**Problem to solve:** Your output should match the listing below word for word, without any images.

**Exercise materials:**
================================

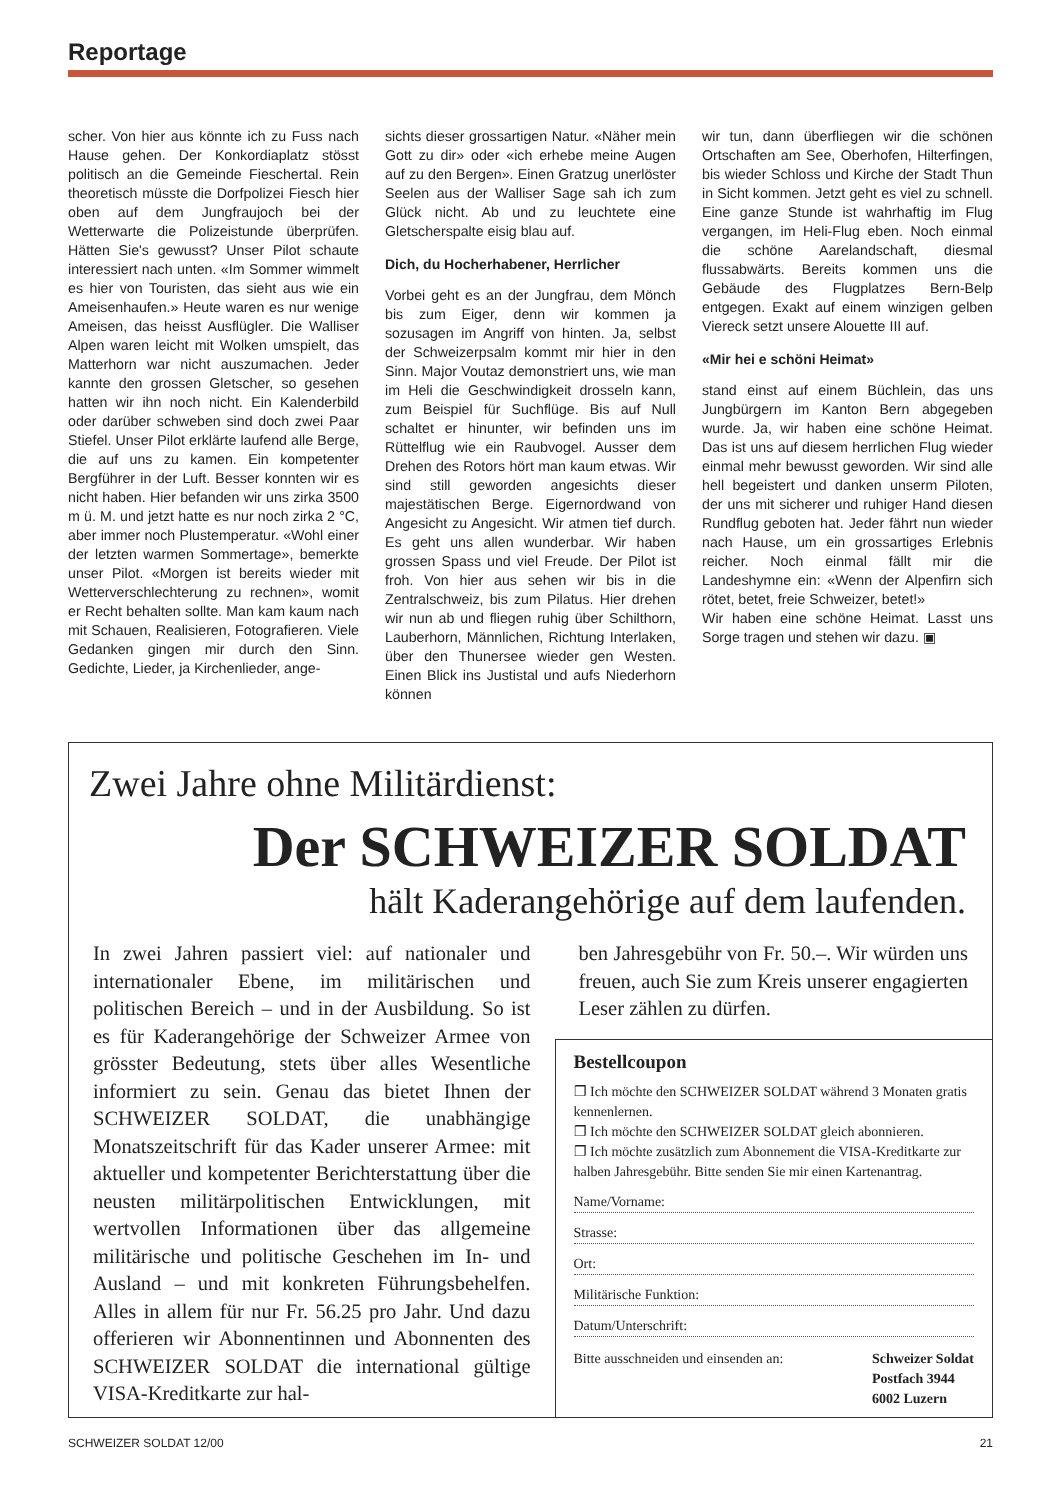Reportage
scher. Von hier aus könnte ich zu Fuss nach Hause gehen. Der Konkordiaplatz stösst politisch an die Gemeinde Fieschertal. Rein theoretisch müsste die Dorfpolizei Fiesch hier oben auf dem Jungfraujoch bei der Wetterwarte die Polizeistunde überprüfen. Hätten Sie's gewusst? Unser Pilot schaute interessiert nach unten. «Im Sommer wimmelt es hier von Touristen, das sieht aus wie ein Ameisenhaufen.» Heute waren es nur wenige Ameisen, das heisst Ausflügler. Die Walliser Alpen waren leicht mit Wolken umspielt, das Matterhorn war nicht auszumachen. Jeder kannte den grossen Gletscher, so gesehen hatten wir ihn noch nicht. Ein Kalenderbild oder darüber schweben sind doch zwei Paar Stiefel. Unser Pilot erklärte laufend alle Berge, die auf uns zu kamen. Ein kompetenter Bergführer in der Luft. Besser konnten wir es nicht haben. Hier befanden wir uns zirka 3500 m ü. M. und jetzt hatte es nur noch zirka 2 °C, aber immer noch Plustemperatur. «Wohl einer der letzten warmen Sommertage», bemerkte unser Pilot. «Morgen ist bereits wieder mit Wetterverschlechterung zu rechnen», womit er Recht behalten sollte. Man kam kaum nach mit Schauen, Realisieren, Fotografieren. Viele Gedanken gingen mir durch den Sinn. Gedichte, Lieder, ja Kirchenlieder, ange-
sichts dieser grossartigen Natur. «Näher mein Gott zu dir» oder «ich erhebe meine Augen auf zu den Bergen». Einen Gratzug unerlöster Seelen aus der Walliser Sage sah ich zum Glück nicht. Ab und zu leuchtete eine Gletscherspalte eisig blau auf.
Dich, du Hocherhabener, Herrlicher
Vorbei geht es an der Jungfrau, dem Mönch bis zum Eiger, denn wir kommen ja sozusagen im Angriff von hinten. Ja, selbst der Schweizerpsalm kommt mir hier in den Sinn. Major Voutaz demonstriert uns, wie man im Heli die Geschwindigkeit drosseln kann, zum Beispiel für Suchflüge. Bis auf Null schaltet er hinunter, wir befinden uns im Rüttelflug wie ein Raubvogel. Ausser dem Drehen des Rotors hört man kaum etwas. Wir sind still geworden angesichts dieser majestätischen Berge. Eigernordwand von Angesicht zu Angesicht. Wir atmen tief durch. Es geht uns allen wunderbar. Wir haben grossen Spass und viel Freude. Der Pilot ist froh. Von hier aus sehen wir bis in die Zentralschweiz, bis zum Pilatus. Hier drehen wir nun ab und fliegen ruhig über Schilthorn, Lauberhorn, Männlichen, Richtung Interlaken, über den Thunersee wieder gen Westen. Einen Blick ins Justistal und aufs Niederhorn können
wir tun, dann überfliegen wir die schönen Ortschaften am See, Oberhofen, Hilterfingen, bis wieder Schloss und Kirche der Stadt Thun in Sicht kommen. Jetzt geht es viel zu schnell. Eine ganze Stunde ist wahrhaftig im Flug vergangen, im Heli-Flug eben. Noch einmal die schöne Aarelandschaft, diesmal flussabwärts. Bereits kommen uns die Gebäude des Flugplatzes Bern-Belp entgegen. Exakt auf einem winzigen gelben Viereck setzt unsere Alouette III auf.
«Mir hei e schöni Heimat»
stand einst auf einem Büchlein, das uns Jungbürgern im Kanton Bern abgegeben wurde. Ja, wir haben eine schöne Heimat. Das ist uns auf diesem herrlichen Flug wieder einmal mehr bewusst geworden. Wir sind alle hell begeistert und danken unserm Piloten, der uns mit sicherer und ruhiger Hand diesen Rundflug geboten hat. Jeder fährt nun wieder nach Hause, um ein grossartiges Erlebnis reicher. Noch einmal fällt mir die Landeshymne ein: «Wenn der Alpenfirn sich rötet, betet, freie Schweizer, betet!»
Wir haben eine schöne Heimat. Lasst uns Sorge tragen und stehen wir dazu. ▣
Zwei Jahre ohne Militärdienst:
Der SCHWEIZER SOLDAT
hält Kaderangehörige auf dem laufenden.
In zwei Jahren passiert viel: auf nationaler und internationaler Ebene, im militärischen und politischen Bereich – und in der Ausbildung. So ist es für Kaderangehörige der Schweizer Armee von grösster Bedeutung, stets über alles Wesentliche informiert zu sein. Genau das bietet Ihnen der SCHWEIZER SOLDAT, die unabhängige Monatszeitschrift für das Kader unserer Armee: mit aktueller und kompetenter Berichterstattung über die neusten militärpolitischen Entwicklungen, mit wertvollen Informationen über das allgemeine militärische und politische Geschehen im In- und Ausland – und mit konkreten Führungsbehelfen. Alles in allem für nur Fr. 56.25 pro Jahr. Und dazu offerieren wir Abonnentinnen und Abonnenten des SCHWEIZER SOLDAT die international gültige VISA-Kreditkarte zur hal-
ben Jahresgebühr von Fr. 50.–. Wir würden uns freuen, auch Sie zum Kreis unserer engagierten Leser zählen zu dürfen.
Bestellcoupon
❒ Ich möchte den SCHWEIZER SOLDAT während 3 Monaten gratis kennenlernen.
❒ Ich möchte den SCHWEIZER SOLDAT gleich abonnieren.
❒ Ich möchte zusätzlich zum Abonnement die VISA-Kreditkarte zur halben Jahresgebühr. Bitte senden Sie mir einen Kartenantrag.
Name/Vorname:
Strasse:
Ort:
Militärische Funktion:
Datum/Unterschrift:
Bitte ausschneiden und einsenden an: Schweizer Soldat
Postfach 3944
6002 Luzern
SCHWEIZER SOLDAT 12/00 21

================================

**Output for this task:**
Reportage
scher. Von hier aus könnte ich zu Fuss nach Hause gehen. Der Konkordiaplatz stösst politisch an die Gemeinde Fieschertal. Rein theoretisch müsste die Dorfpolizei Fiesch hier oben auf dem Jungfraujoch bei der Wetterwarte die Polizeistunde überprüfen. Hätten Sie's gewusst? Unser Pilot schaute interessiert nach unten. «Im Sommer wimmelt es hier von Touristen, das sieht aus wie ein Ameisenhaufen.» Heute waren es nur wenige Ameisen, das heisst Ausflügler. Die Walliser Alpen waren leicht mit Wolken umspielt, das Matterhorn war nicht auszumachen. Jeder kannte den grossen Gletscher, so gesehen hatten wir ihn noch nicht. Ein Kalenderbild oder darüber schweben sind doch zwei Paar Stiefel. Unser Pilot erklärte laufend alle Berge, die auf uns zu kamen. Ein kompetenter Bergführer in der Luft. Besser konnten wir es nicht haben. Hier befanden wir uns zirka 3500 m ü. M. und jetzt hatte es nur noch zirka 2 °C, aber immer noch Plustemperatur. «Wohl einer der letzten warmen Sommertage», bemerkte unser Pilot. «Morgen ist bereits wieder mit Wetterverschlechterung zu rechnen», womit er Recht behalten sollte. Man kam kaum nach mit Schauen, Realisieren, Fotografieren. Viele Gedanken gingen mir durch den Sinn. Gedichte, Lieder, ja Kirchenlieder, ange-
sichts dieser grossartigen Natur. «Näher mein Gott zu dir» oder «ich erhebe meine Augen auf zu den Bergen». Einen Gratzug unerlöster Seelen aus der Walliser Sage sah ich zum Glück nicht. Ab und zu leuchtete eine Gletscherspalte eisig blau auf.
Dich, du Hocherhabener, Herrlicher
Vorbei geht es an der Jungfrau, dem Mönch bis zum Eiger, denn wir kommen ja sozusagen im Angriff von hinten. Ja, selbst der Schweizerpsalm kommt mir hier in den Sinn. Major Voutaz demonstriert uns, wie man im Heli die Geschwindigkeit drosseln kann, zum Beispiel für Suchflüge. Bis auf Null schaltet er hinunter, wir befinden uns im Rüttelflug wie ein Raubvogel. Ausser dem Drehen des Rotors hört man kaum etwas. Wir sind still geworden angesichts dieser majestätischen Berge. Eigernordwand von Angesicht zu Angesicht. Wir atmen tief durch. Es geht uns allen wunderbar. Wir haben grossen Spass und viel Freude. Der Pilot ist froh. Von hier aus sehen wir bis in die Zentralschweiz, bis zum Pilatus. Hier drehen wir nun ab und fliegen ruhig über Schilthorn, Lauberhorn, Männlichen, Richtung Interlaken, über den Thunersee wieder gen Westen. Einen Blick ins Justistal und aufs Niederhorn können
wir tun, dann überfliegen wir die schönen Ortschaften am See, Oberhofen, Hilterfingen, bis wieder Schloss und Kirche der Stadt Thun in Sicht kommen. Jetzt geht es viel zu schnell. Eine ganze Stunde ist wahrhaftig im Flug vergangen, im Heli-Flug eben. Noch einmal die schöne Aarelandschaft, diesmal flussabwärts. Bereits kommen uns die Gebäude des Flugplatzes Bern-Belp entgegen. Exakt auf einem winzigen gelben Viereck setzt unsere Alouette III auf.
«Mir hei e schöni Heimat»
stand einst auf einem Büchlein, das uns Jungbürgern im Kanton Bern abgegeben wurde. Ja, wir haben eine schöne Heimat. Das ist uns auf diesem herrlichen Flug wieder einmal mehr bewusst geworden. Wir sind alle hell begeistert und danken unserm Piloten, der uns mit sicherer und ruhiger Hand diesen Rundflug geboten hat. Jeder fährt nun wieder nach Hause, um ein grossartiges Erlebnis reicher. Noch einmal fällt mir die Landeshymne ein: «Wenn der Alpenfirn sich rötet, betet, freie Schweizer, betet!»
Wir haben eine schöne Heimat. Lasst uns Sorge tragen und stehen wir dazu. ▣
Zwei Jahre ohne Militärdienst:
Der SCHWEIZER SOLDAT
hält Kaderangehörige auf dem laufenden.
In zwei Jahren passiert viel: auf nationaler und internationaler Ebene, im militärischen und politischen Bereich – und in der Ausbildung. So ist es für Kaderangehörige der Schweizer Armee von grösster Bedeutung, stets über alles Wesentliche informiert zu sein. Genau das bietet Ihnen der SCHWEIZER SOLDAT, die unabhängige Monatszeitschrift für das Kader unserer Armee: mit aktueller und kompetenter Berichterstattung über die neusten militärpolitischen Entwicklungen, mit wertvollen Informationen über das allgemeine militärische und politische Geschehen im In- und Ausland – und mit konkreten Führungsbehelfen. Alles in allem für nur Fr. 56.25 pro Jahr. Und dazu offerieren wir Abonnentinnen und Abonnenten des SCHWEIZER SOLDAT die international gültige VISA-Kreditkarte zur hal-
ben Jahresgebühr von Fr. 50.–. Wir würden uns freuen, auch Sie zum Kreis unserer engagierten Leser zählen zu dürfen.
Bestellcoupon
❒ Ich möchte den SCHWEIZER SOLDAT während 3 Monaten gratis kennenlernen.
❒ Ich möchte den SCHWEIZER SOLDAT gleich abonnieren.
❒ Ich möchte zusätzlich zum Abonnement die VISA-Kreditkarte zur halben Jahresgebühr. Bitte senden Sie mir einen Kartenantrag.
Name/Vorname:
Strasse:
Ort:
Militärische Funktion:
Datum/Unterschrift:
Bitte ausschneiden und einsenden an: Schweizer Soldat
Postfach 3944
6002 Luzern
SCHWEIZER SOLDAT 12/00 21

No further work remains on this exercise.